Let the page size be $x$.

Since virtual address is $46$ bits, we have total number of pages $ = \frac{2^{46}}{x}$

We should have an entry for each page in last level page table which here is $T3$. So,

Number of entries in $T3$ (sum of entries across all possible $T3$ tables) $ = \frac{2^{46}}{x}$

Each entry takes $32$ bits $= 4$ bytes. So, total size of $T3$ tables $= \frac{2^{46}}{x} \times 4 = \frac{2^{48}}{x}$ bytes

Now, no. of $T3$ tables will be Total size of $T3$ tables/page table size and for each of these page tables, we must have a $T2$ entry. Taking $T3$ size as page size, no. of entries across all $T2$ tables $= \frac{\frac{2^{48}}{x}}{x} = \frac{2^{48}}{x^2} $

Now, no. of $T2$ tables (assuming $T2$ size as page size) = $\frac{2^{48}}{x^2} \times 4$ bytes = $\frac{\frac{2^{50}}{x^2}} {x} = \frac{2^{50}}{x^3}$.

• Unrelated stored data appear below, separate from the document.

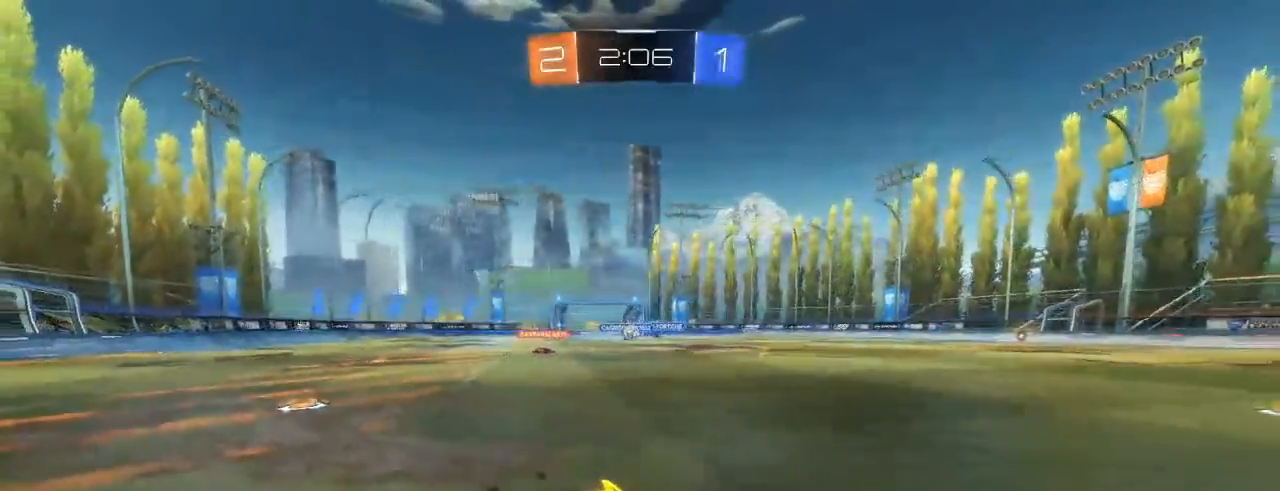
{"buttons": ["B", "R2"], "left_stick": "left", "right_stick": "center", "events": [[50, "SELECT", "up"], [67, "left_stick", "left"], [200, "L2", "down"], [250, "L2", "up"], [483, "B", "down"]]}
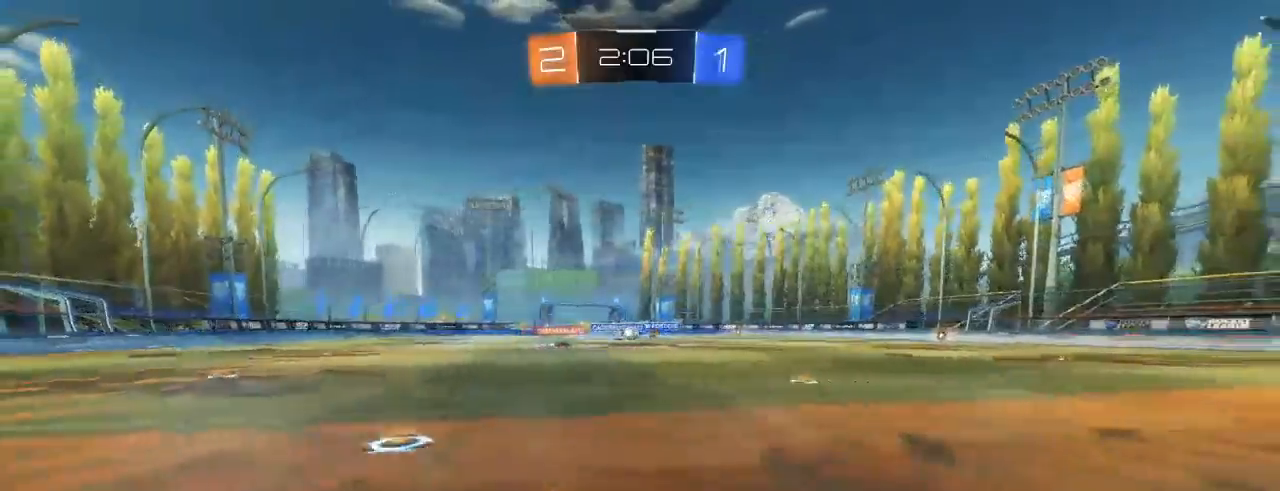
{"buttons": ["R2"], "left_stick": "right", "right_stick": "center", "events": [[67, "B", "up"], [167, "B", "down"], [267, "B", "up"], [367, "B", "down"], [417, "left_stick", "center"], [433, "L2", "down"], [450, "B", "up"], [500, "L2", "up"], [500, "left_stick", "right"]]}
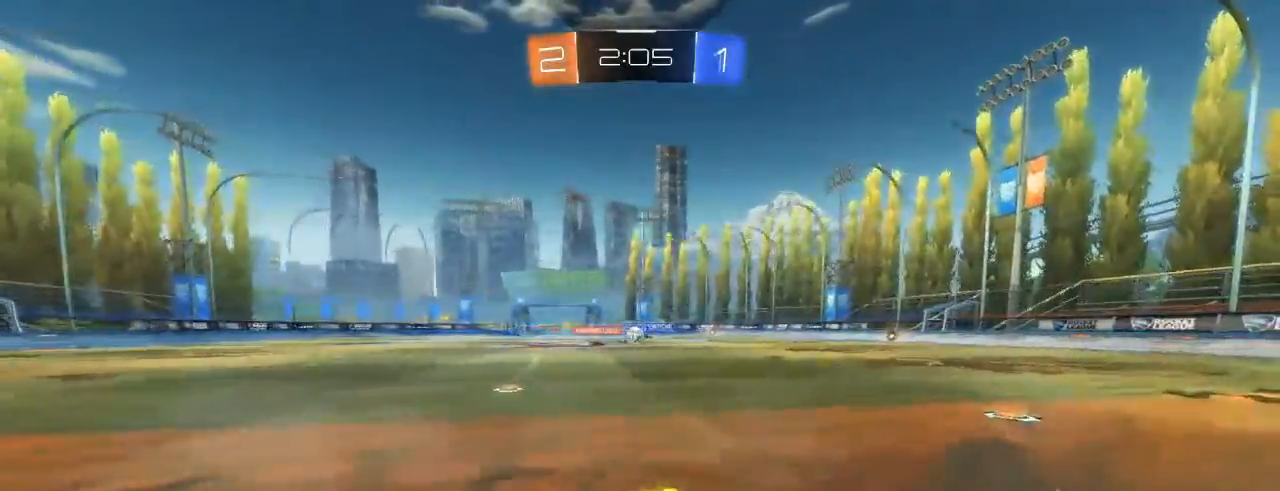
{"buttons": ["R2"], "left_stick": "center", "right_stick": "center", "events": [[217, "left_stick", "center"]]}
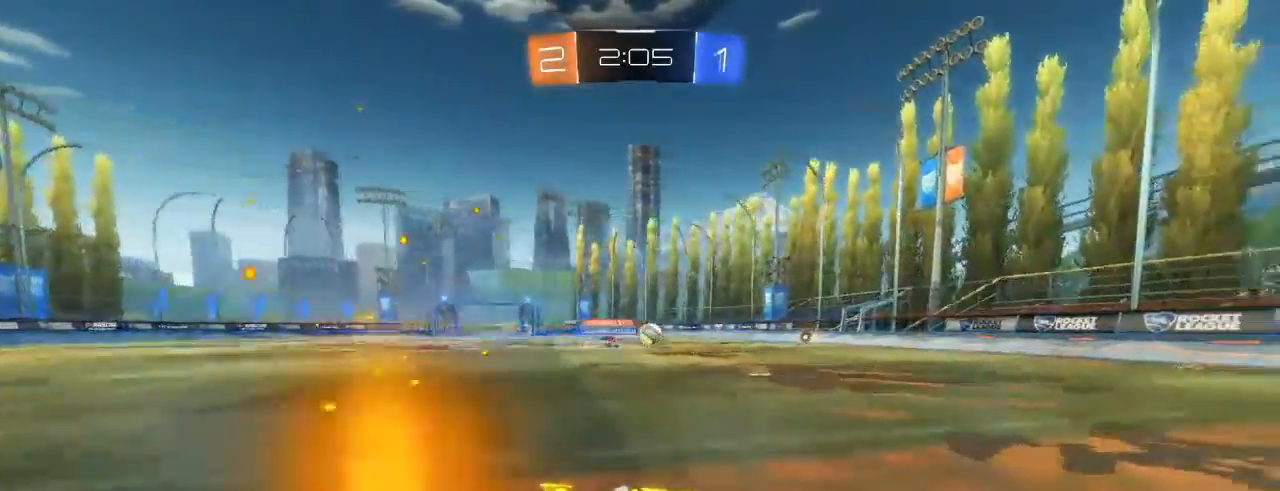
{"buttons": ["B", "R2"], "left_stick": "right", "right_stick": "center", "events": [[83, "left_stick", "right"], [200, "left_stick", "center"], [333, "left_stick", "right"], [500, "B", "down"]]}
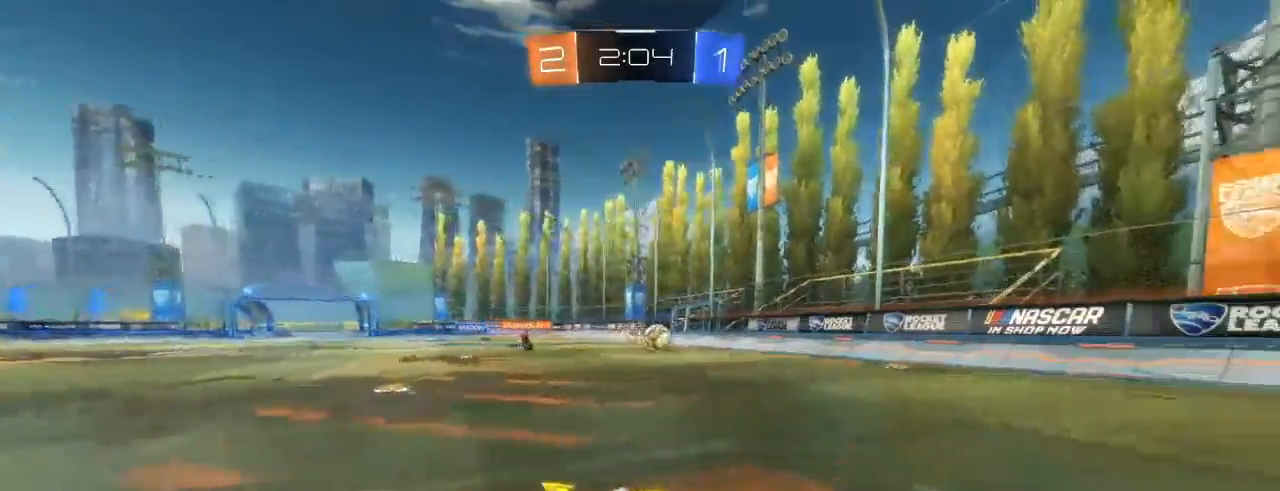
{"buttons": ["R2"], "left_stick": "center", "right_stick": "center", "events": [[117, "B", "up"], [217, "B", "down"], [250, "left_stick", "center"], [333, "B", "up"]]}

Now, for each of these page table, we must have an entry in $T1$.

So, number of entries in $T1$ $=\frac{2^{50}}{x^3}$

And size of $T1$ $=\frac{2^{50}}{x^3} \times 4 =\frac{2^{52}}{x^3} $

Given in question, size of $T1$ is page size which we took as $x$. So,

$x = \frac{2^{52}}{x^3}$

$\implies x^4 =2^{52}$

$\implies x = 2^{13}$

$\implies x = 8 \text{ KB}$